Comencé trabajando diagnóstico y tratamiento; y ahora desarrollo modelos de predicción y prevención de enfermedades (mejor prevenir que curar). A partir de datos del paciente, un modelo de IA puede anticipar enfermedades, desarrollar su evolución clínica o anticipar complicaciones futuras, esta es una herramienta formidable para los médicos que la adoptan.

También realicé capacitaciones en instituciones educativas terciarias y algunas empresas de Los Toldos. En el área de pediatría del hospital local desarrollé una IA específica para dar soporte a algunas decisiones y diagnósticos médicos. Es un trabajo muy variado y motivador para mí.

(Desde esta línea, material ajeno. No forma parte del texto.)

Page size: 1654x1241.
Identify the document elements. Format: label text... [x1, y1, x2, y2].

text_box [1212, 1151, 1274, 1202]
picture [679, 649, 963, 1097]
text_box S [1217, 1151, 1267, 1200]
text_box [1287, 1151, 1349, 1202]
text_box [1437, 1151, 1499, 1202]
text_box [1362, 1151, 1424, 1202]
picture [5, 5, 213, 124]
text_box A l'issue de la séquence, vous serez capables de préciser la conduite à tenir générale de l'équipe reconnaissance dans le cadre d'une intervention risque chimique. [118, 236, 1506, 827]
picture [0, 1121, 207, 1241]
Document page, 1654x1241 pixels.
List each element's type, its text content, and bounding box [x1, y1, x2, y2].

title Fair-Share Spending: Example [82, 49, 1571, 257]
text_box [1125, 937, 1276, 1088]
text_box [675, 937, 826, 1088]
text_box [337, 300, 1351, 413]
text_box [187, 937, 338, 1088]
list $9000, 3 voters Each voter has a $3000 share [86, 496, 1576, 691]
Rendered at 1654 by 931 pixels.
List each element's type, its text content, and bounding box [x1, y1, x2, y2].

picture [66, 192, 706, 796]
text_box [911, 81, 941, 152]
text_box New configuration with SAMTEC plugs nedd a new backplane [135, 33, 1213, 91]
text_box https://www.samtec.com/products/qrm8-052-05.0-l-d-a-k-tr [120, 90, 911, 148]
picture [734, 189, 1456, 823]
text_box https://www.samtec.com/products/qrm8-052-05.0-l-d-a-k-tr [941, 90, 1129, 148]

Si tuvieras que darle un consejo a estudiantes o jóvenes que hoy están eligiendo su futuro, ¿qué deberían saber sobre la IA?

Es la pregunta más difícil. Lo primero es aceptar que no hay nada cierto. Antes estudiabas una carrera durante años para ejercerla toda la vida; hoy ya no es así. Nadie sabe en qué medida la IA nos va a potenciar o reemplazar, ni siquiera sus propios creadores.

El futuro educativo es totalmente incierto y los planes de estudio en Argentina, que de por sí siempre tuvieron retrasos, hoy están completamente desfasados.

Puedo dar un consejo, aunque no garantice trabajo futuro: buscar una pasión. Hacer lo que a uno realmente le gusta, da sentido a la vida. Yo realizo muchas actividades laborales distintas actualmente, pero mis dos trabajos principales me hacen feliz cada día, voy a trabajar con ganas! Poder unir vocación y trabajo es maravilloso. No sé qué va a pasar mañana con la IA, pero hoy disfruto lo que hago.